TASK BRIEF:
Update the records below by replacing each "catalogue / barcode" with "barcode", and give all the other lines unchanged. Omit the pictures from your answer.
── GIVEN DATA
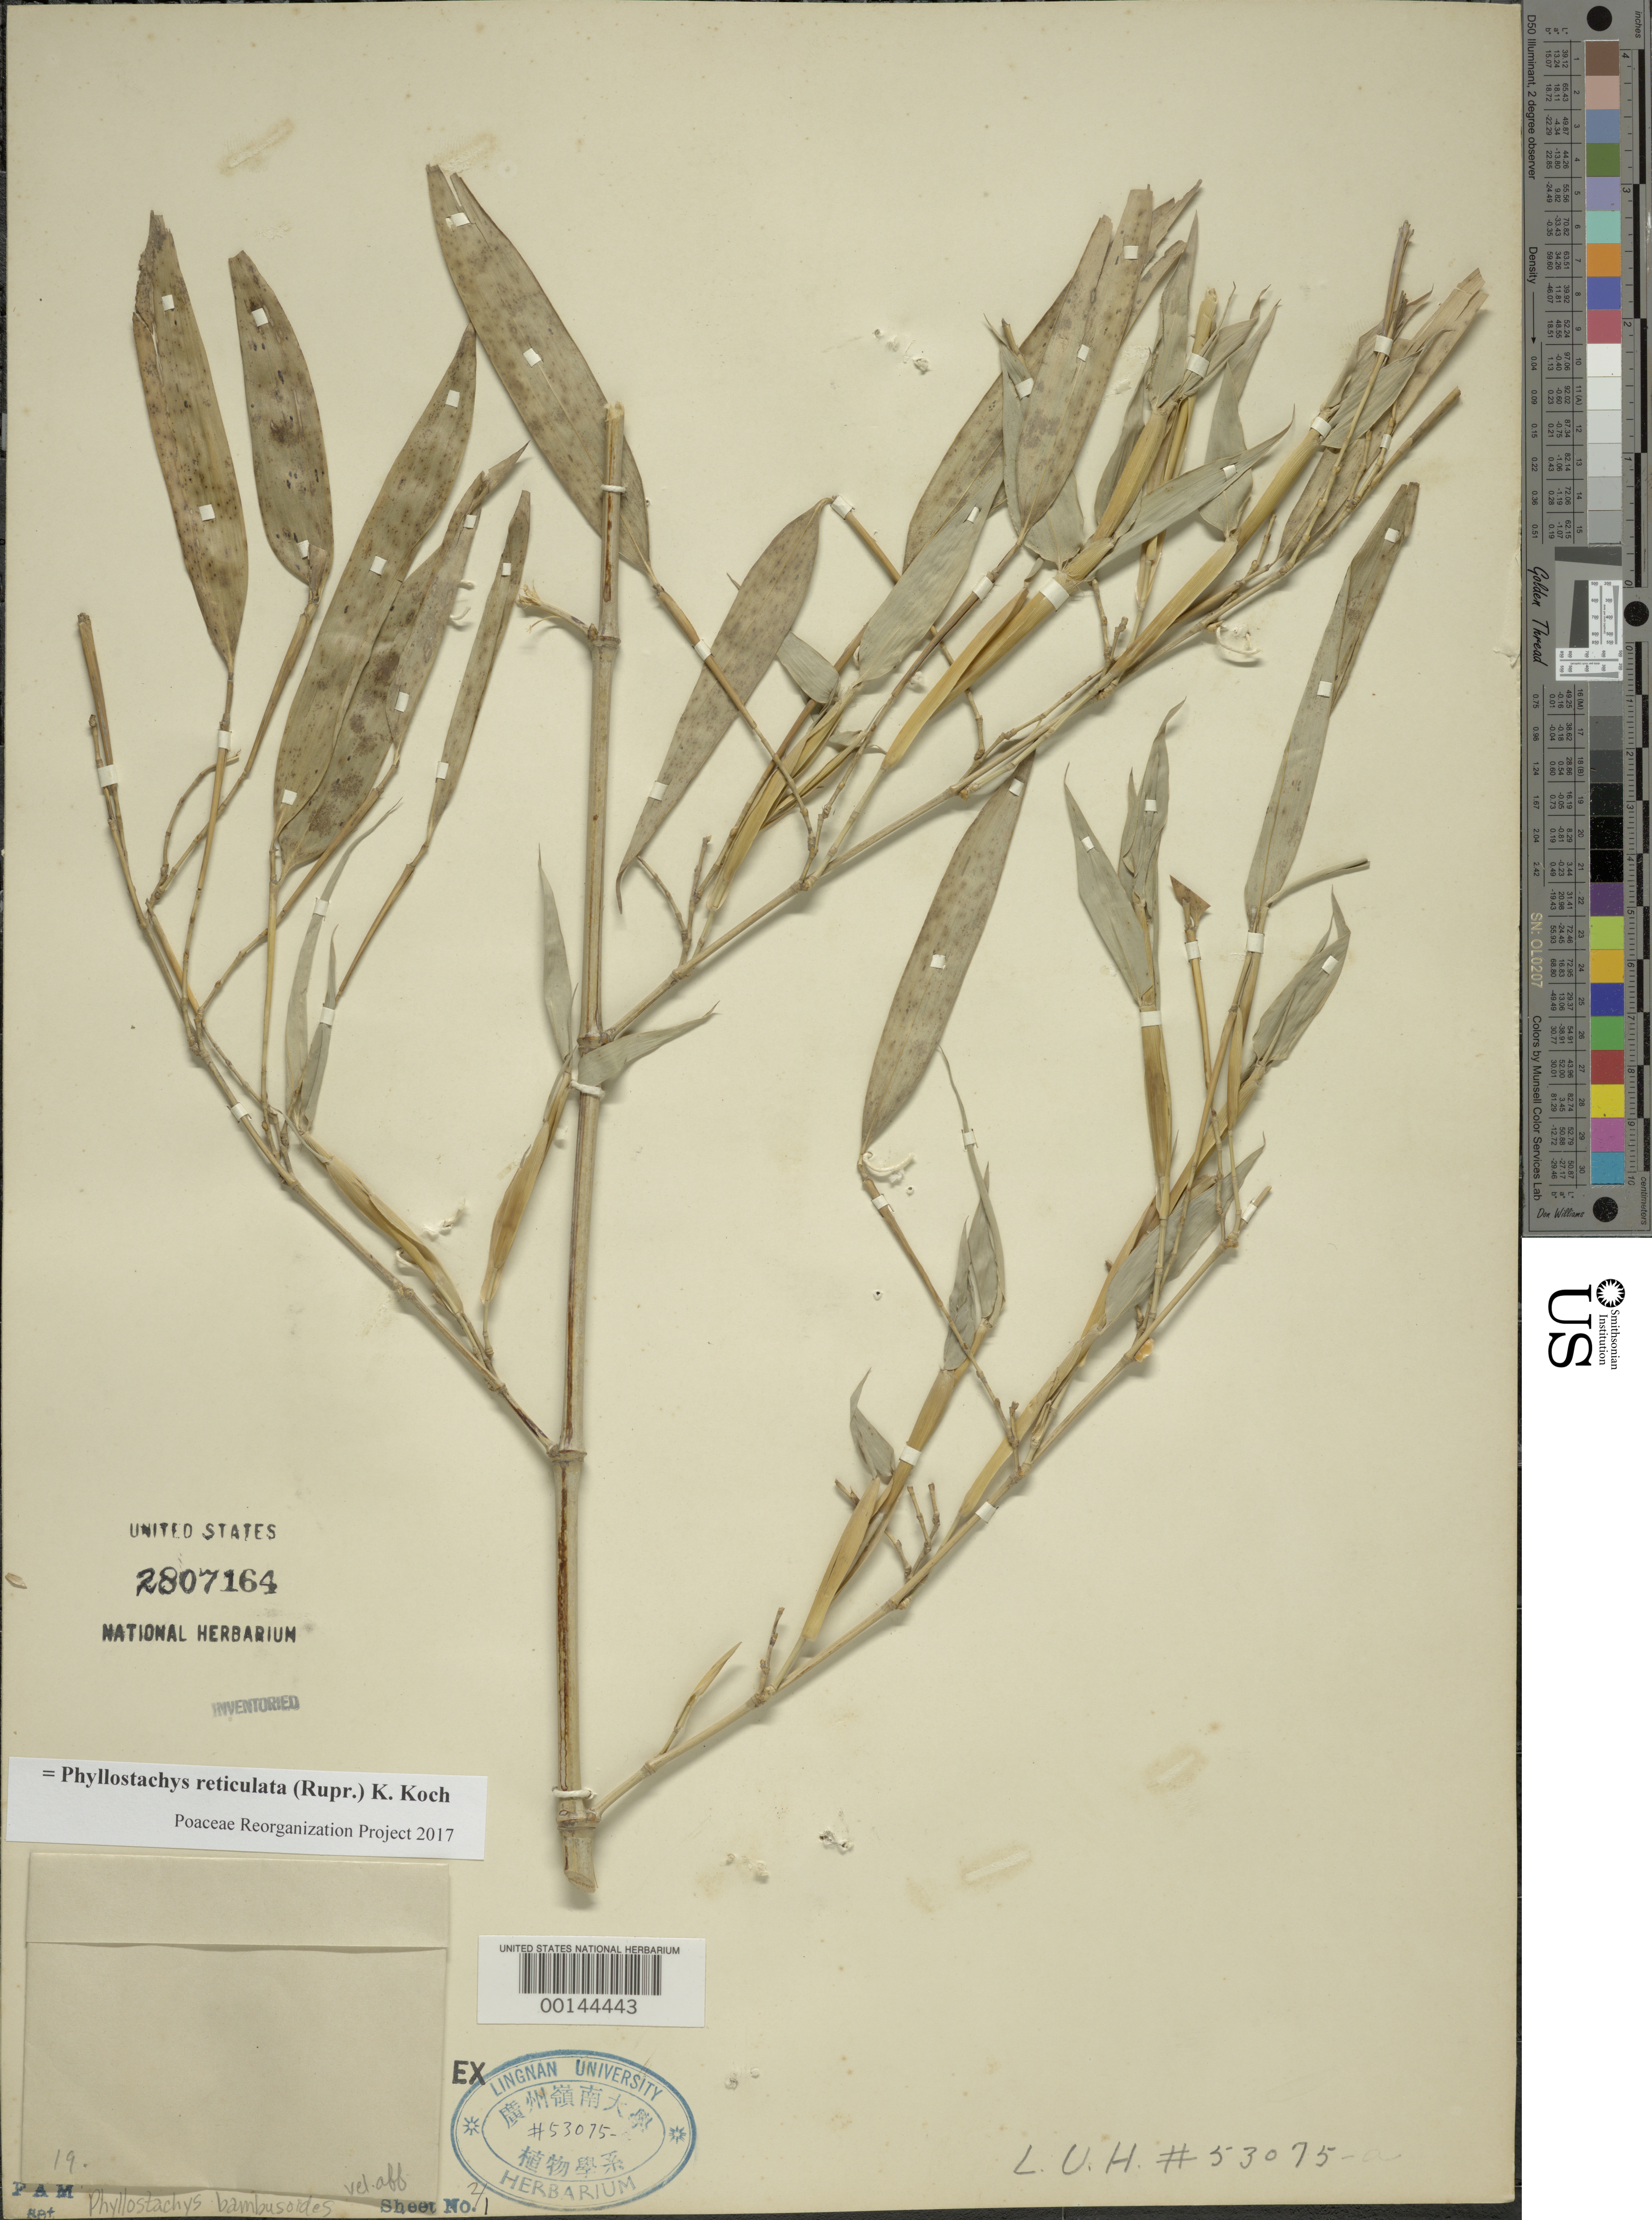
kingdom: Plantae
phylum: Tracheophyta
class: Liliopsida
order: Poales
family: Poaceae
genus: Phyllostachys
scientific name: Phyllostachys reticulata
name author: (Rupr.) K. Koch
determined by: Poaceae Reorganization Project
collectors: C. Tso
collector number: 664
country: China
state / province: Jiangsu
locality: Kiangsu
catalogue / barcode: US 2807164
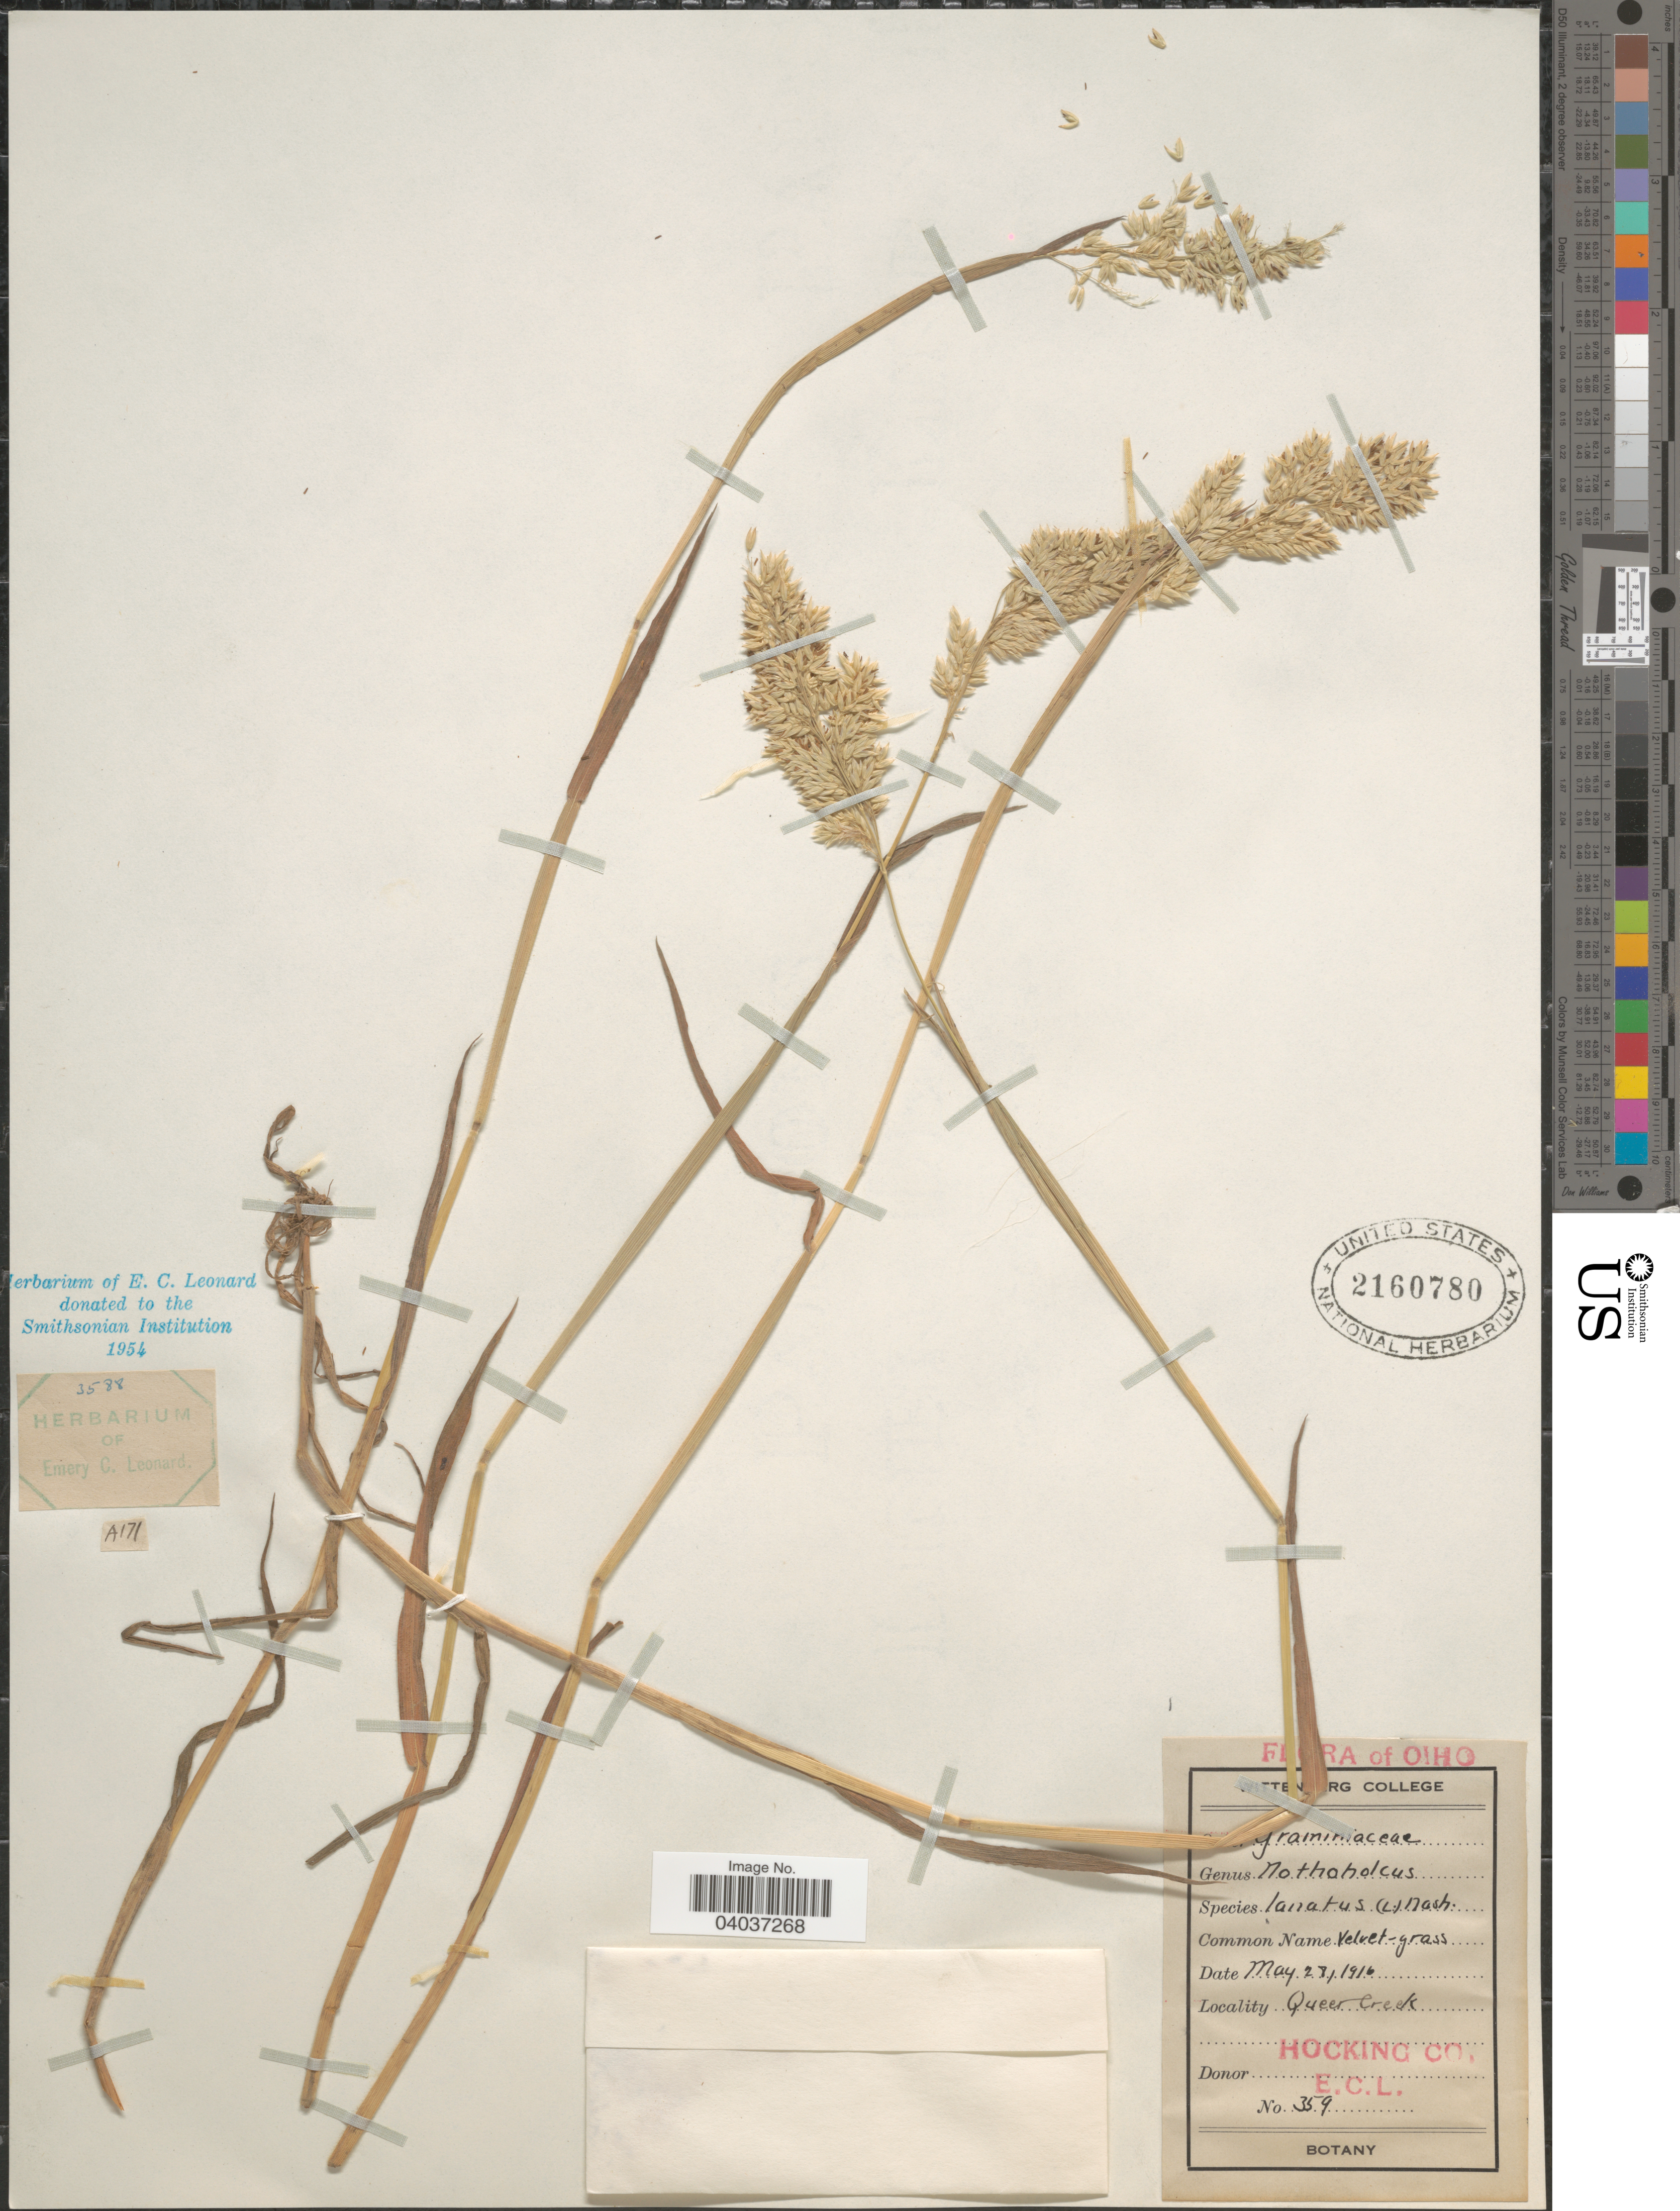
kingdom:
────
TASK RESPONSE:
kingdom: Plantae
phylum: Tracheophyta
class: Liliopsida
order: Poales
family: Poaceae
genus: Phyllostachys
scientific name: Phyllostachys reticulata
name author: (Rupr.) K. Koch
determined by: Poaceae Reorganization Project
collectors: C. Tso
collector number: 664
country: China
state / province: Jiangsu
locality: Kiangsu
barcode: US 2807164
kingdom:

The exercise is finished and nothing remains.